J'ai bien fait de lui demander, il y a quelques temps, si cela la dérangeait que j'éjacule sur elle (pas du tout...). Depuis c'est quasi-quotidien.

note : deux filles soumises, l'une par goût, l'autre par contrainte

Comme elle me regardait, la vieille, avec son bob ridicule, son strabisme inquiétant et ses énormes lunettes, la bouche ouverte sur une denture de biais, affublée de vêtements bariolés, parfaite incarnation de — la mort grotesque.

Son petit corps tiède contre le mien : je n'osais même pas espérer qu'elle fût jolie (elle l'était, au delà du supportable).

Il avait une façon particulière de lui dire au revoir : dans la cour, au vu et au su des passants, elle devait s'agenouiller sur le gravier (et abîmer ses bas), il empoignait sa tignasse et usait brutalement de sa bouche.

Madame, je montais l'escalier derrière vous et regarder votre cul m'a fait un bien fou.

Des filles redoutablement pneumatiques.

Elle n'est pas très jolie mais — c'est très bien imité.

Les militants anti-publicité emploient le langage de leur ennemi : NO PUB est leur slogan.

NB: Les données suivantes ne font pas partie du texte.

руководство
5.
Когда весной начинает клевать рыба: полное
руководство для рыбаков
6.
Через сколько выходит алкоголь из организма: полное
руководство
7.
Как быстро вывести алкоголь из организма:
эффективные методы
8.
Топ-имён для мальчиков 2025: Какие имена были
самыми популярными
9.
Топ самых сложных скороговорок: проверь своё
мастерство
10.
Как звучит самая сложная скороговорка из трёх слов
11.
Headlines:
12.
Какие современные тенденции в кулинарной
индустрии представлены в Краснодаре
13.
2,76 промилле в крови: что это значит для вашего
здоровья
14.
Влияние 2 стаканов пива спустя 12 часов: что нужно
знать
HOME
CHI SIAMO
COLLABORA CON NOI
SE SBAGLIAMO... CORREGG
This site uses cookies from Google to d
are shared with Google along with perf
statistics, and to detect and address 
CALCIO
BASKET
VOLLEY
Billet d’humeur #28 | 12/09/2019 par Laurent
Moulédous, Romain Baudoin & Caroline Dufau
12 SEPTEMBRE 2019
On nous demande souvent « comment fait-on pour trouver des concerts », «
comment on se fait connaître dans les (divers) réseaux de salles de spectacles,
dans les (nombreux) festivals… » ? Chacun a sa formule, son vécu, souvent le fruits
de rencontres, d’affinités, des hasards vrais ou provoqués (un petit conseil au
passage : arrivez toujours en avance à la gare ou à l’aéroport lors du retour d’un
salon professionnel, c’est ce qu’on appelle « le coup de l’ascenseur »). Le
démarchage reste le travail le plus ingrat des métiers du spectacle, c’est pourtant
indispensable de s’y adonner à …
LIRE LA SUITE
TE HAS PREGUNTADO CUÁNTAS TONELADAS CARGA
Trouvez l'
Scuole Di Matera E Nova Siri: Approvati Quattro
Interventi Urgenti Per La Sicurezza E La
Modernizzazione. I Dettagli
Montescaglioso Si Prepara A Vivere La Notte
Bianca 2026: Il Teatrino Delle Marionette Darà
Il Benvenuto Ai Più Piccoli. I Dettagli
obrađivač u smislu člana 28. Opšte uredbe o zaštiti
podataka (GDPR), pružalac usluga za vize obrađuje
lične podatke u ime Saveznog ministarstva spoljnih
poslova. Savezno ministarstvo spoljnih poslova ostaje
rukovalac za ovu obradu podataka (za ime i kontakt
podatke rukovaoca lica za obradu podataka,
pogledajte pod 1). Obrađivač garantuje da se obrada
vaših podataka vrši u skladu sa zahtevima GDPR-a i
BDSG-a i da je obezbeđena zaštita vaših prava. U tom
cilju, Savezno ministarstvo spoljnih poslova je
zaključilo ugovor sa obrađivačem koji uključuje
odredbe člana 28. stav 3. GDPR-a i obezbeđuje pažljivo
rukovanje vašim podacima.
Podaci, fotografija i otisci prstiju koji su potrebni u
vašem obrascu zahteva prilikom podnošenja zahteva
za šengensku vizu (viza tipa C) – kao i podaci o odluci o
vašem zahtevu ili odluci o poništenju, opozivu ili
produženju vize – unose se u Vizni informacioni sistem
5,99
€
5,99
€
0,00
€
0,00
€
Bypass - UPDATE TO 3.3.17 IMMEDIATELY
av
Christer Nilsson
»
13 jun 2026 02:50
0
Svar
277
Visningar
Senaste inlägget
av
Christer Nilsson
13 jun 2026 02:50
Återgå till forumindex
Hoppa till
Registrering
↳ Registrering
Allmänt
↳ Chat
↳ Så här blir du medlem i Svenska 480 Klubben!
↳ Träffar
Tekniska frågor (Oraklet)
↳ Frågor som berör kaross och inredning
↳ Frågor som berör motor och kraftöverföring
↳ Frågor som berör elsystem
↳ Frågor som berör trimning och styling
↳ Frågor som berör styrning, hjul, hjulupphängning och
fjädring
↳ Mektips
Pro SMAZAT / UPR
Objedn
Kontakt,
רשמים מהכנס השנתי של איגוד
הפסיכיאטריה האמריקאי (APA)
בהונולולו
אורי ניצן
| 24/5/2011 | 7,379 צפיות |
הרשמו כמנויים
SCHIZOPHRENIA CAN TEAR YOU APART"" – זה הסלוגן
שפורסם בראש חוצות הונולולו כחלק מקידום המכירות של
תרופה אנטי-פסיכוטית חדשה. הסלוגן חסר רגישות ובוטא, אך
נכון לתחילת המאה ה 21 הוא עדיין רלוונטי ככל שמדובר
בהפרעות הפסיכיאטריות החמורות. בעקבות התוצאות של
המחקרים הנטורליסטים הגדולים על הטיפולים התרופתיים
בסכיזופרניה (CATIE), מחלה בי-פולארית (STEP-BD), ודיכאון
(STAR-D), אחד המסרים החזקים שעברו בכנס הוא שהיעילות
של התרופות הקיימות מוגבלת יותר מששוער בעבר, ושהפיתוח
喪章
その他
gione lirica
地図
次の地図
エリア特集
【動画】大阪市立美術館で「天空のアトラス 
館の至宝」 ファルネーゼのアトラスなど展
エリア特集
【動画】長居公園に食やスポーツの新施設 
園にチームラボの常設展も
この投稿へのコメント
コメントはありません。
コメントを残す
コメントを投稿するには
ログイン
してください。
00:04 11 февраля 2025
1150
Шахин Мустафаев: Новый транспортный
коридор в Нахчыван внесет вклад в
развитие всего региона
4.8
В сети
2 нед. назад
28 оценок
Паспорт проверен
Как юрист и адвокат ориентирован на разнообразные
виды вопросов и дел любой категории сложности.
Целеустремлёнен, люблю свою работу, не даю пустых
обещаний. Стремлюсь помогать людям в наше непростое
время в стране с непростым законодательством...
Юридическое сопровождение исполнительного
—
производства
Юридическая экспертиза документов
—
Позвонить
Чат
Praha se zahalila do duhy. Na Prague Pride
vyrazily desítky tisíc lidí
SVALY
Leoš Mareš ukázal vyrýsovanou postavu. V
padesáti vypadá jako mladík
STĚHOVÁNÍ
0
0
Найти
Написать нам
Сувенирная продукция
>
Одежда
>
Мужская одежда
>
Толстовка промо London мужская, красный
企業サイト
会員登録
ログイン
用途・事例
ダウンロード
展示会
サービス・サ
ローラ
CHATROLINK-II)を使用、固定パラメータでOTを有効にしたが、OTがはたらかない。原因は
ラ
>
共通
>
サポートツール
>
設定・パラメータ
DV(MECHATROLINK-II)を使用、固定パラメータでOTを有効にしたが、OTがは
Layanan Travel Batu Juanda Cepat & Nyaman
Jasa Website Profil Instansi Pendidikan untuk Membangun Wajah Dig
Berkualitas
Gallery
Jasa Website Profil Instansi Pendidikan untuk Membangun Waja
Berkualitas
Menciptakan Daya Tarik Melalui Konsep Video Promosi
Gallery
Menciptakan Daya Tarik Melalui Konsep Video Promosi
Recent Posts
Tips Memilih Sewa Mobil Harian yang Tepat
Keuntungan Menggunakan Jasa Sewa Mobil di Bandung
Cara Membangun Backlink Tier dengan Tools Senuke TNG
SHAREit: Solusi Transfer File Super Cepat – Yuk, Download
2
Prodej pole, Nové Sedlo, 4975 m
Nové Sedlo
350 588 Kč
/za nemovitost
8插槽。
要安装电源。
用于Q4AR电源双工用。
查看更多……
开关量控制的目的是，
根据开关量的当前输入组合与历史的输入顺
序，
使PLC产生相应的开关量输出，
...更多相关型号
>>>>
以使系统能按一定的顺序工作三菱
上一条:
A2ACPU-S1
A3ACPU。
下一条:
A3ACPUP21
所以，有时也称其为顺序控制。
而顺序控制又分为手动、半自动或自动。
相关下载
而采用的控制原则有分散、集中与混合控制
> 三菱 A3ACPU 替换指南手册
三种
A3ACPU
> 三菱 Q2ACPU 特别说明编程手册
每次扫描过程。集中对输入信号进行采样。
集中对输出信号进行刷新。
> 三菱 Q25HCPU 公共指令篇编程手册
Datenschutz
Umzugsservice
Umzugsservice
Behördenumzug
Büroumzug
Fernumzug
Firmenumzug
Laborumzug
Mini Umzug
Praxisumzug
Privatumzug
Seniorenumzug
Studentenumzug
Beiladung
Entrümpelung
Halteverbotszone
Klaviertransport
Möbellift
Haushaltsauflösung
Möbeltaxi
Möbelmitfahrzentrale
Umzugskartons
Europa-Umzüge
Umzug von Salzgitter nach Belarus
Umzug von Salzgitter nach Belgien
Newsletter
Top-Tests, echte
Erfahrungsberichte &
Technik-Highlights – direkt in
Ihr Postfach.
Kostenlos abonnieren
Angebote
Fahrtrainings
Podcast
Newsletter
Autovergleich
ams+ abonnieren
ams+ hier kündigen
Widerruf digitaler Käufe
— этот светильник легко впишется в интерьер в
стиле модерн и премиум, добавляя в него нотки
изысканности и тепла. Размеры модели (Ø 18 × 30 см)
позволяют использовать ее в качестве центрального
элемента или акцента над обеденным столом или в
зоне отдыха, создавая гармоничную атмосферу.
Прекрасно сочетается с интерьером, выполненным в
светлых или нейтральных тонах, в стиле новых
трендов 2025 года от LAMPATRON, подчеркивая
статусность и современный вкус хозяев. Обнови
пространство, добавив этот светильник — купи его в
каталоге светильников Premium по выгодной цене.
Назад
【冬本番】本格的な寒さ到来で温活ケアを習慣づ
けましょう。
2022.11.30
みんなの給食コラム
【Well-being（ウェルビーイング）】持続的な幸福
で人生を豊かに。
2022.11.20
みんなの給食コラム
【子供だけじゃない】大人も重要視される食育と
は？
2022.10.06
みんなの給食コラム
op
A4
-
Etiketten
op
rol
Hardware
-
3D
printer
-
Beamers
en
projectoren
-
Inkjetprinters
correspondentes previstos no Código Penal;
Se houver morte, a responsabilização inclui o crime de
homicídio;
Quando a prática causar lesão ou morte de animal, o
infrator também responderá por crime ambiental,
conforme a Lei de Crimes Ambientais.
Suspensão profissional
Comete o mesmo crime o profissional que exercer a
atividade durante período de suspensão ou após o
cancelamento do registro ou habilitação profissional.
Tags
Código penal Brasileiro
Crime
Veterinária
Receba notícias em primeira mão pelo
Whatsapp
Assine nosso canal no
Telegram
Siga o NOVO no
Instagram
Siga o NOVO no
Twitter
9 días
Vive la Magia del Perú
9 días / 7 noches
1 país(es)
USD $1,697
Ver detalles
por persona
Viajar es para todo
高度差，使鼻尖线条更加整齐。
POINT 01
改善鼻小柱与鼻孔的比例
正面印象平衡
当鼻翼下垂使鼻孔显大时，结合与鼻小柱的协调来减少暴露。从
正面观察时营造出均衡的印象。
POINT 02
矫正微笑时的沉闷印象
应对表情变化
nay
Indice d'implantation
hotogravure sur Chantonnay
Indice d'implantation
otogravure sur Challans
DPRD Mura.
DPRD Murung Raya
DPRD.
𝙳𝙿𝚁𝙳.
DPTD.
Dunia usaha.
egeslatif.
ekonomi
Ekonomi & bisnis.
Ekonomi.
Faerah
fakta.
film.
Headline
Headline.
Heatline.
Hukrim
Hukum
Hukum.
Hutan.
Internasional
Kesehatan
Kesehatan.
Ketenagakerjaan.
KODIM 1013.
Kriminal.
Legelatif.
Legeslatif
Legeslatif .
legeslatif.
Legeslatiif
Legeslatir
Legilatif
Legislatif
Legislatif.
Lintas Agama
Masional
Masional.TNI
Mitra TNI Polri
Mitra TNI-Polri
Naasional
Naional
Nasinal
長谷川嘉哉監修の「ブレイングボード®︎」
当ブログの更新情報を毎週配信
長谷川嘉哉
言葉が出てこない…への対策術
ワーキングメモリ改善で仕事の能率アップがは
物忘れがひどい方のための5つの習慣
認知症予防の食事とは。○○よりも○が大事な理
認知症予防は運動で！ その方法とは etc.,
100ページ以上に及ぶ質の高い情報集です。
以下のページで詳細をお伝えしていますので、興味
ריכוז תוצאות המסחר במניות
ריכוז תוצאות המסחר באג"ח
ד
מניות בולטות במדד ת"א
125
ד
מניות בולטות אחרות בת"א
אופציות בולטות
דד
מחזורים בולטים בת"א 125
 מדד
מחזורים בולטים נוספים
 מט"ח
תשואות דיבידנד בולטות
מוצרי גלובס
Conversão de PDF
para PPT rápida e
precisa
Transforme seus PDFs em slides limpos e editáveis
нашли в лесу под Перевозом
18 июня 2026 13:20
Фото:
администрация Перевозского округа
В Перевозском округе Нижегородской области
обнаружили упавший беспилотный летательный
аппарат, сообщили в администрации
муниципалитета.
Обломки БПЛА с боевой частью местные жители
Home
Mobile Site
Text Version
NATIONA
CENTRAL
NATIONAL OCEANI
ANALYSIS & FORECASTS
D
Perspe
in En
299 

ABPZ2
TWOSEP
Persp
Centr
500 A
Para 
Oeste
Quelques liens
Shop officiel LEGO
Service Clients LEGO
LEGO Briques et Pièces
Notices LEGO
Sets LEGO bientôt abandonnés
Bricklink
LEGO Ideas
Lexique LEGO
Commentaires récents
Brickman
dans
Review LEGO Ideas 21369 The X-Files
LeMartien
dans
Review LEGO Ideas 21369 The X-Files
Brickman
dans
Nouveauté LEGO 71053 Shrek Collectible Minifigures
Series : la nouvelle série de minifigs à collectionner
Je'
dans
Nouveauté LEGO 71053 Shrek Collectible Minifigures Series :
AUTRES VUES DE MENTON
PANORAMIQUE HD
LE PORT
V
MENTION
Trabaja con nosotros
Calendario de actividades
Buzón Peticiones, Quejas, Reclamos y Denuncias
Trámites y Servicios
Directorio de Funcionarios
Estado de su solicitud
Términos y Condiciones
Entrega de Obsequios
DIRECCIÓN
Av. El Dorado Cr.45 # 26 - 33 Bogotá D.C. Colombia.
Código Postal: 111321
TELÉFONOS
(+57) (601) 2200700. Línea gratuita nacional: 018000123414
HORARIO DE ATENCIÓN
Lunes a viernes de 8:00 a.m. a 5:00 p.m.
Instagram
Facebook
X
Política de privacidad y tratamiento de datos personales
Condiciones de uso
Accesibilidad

Très tôt le matin il harangue les passants sur la place du marché avec un fort accent lyonnais : « parce qu'au fond, la seule chose dont on puisse être sûrs, c'est d'nos os qui s'enfoncent dans not' biasse... »

Se faire sucer en écoutant tomber la pluie.

Il émerge de sa torpeur, il ouvre enfin un oeil. Son retour à la vie : le petit cul de l'infirmière penchée sur le lit d'à-côté.

Quand je la quitte elle me dit « je sens encore tes mains que mes fesses ».

La caresser dans le taxi. D'abord en effleurements très délicats, puis enfoncer la soie avec le doigt, les doigts, dans son sexe entr'ouvert. Ensuite, écarter le tissu froissé, humide et d'un coup la pénétrer — de quatre doigts. Elle ne peut réprimer un spasme, un hoquet. La caresser dedans.
Le chauffeur fait mine de rien. 
— Elle va me sucer… ne vous en faites pas elle fait ça proprement, elle n'en perd pas une goutte…
Il ne répond pas. Nerveux peut-être. Je continue :
— En revanche, elle aime bien se faire enculer pendant qu'elle me suce, alors si vous connaissez un coin tranquille, vous pourriez…
Un coup de volant, une brusque accélération ; je n'ai pas pu finir ma phrase. Nous sommes garés sous un pont ferroviaire, vaguement éclairé par quelques néons jaunâtres. Murs crasseux, humides, odeur d'urine, tout est bien.
Il se retourne, il attend.
— Un instant…
Elle sort de la voiture, retire prestement sa — très courte — jupe et sa culotte et se penche sur moi, cambrée, cul nu, sans un regard pour notre chauffeur. Lequel, après quelques secondes d'hésitation…
Elle me suce « goulu », abondante salive, bruits presque excessifs. Je suis vautré, je regarde ses seins qui ballent dans le décolleté. Notre homme s'est enhardi : il besogne vigoureusement.
Un coup d'œil au tableau de bord : le compteur continue de tourner. Je le lui fais remarquer. Entre deux grognements il précise que la course est pour lui. J'apprécie ; j'appuie sur la tête de K.
Une voiture passe. Jeune couple. Ils détournent la tête, accélèrent, s'enfuient ! Et si c'était un viol ? tant pis pour la victime. 
K. est ravie : elle en a plein la bouche, plein le cul. Elle déglutit ostensiblement, avec un grand sourire.
Le chauffeur n'a pas fini. Il ralentit, chipote… Se retire, hésite, revient… Ce qui lui plaît le plus : contempler son membre aller et venir dans le cul de K.  Enfin il jouit, profond en elle qui, la tête posée sur mon ventre, ronronne de plaisir en bavotant.
Elle remet sa culotte, il remonte sa braguette. Elle rajuste sa jupe, il s'assoit lourdement et remet le contact. Personne ne dit mot. K. pose sa tête sur mon épaule ; somnole et chuchote à mon oreille : tu me jouiras dessus, ce soir ? Faussement distrait, je ne réponds pas ; je regarde la nuit.
Au moment où nous quittons la voiture, le chauffeur nous tend brusquement sa carte.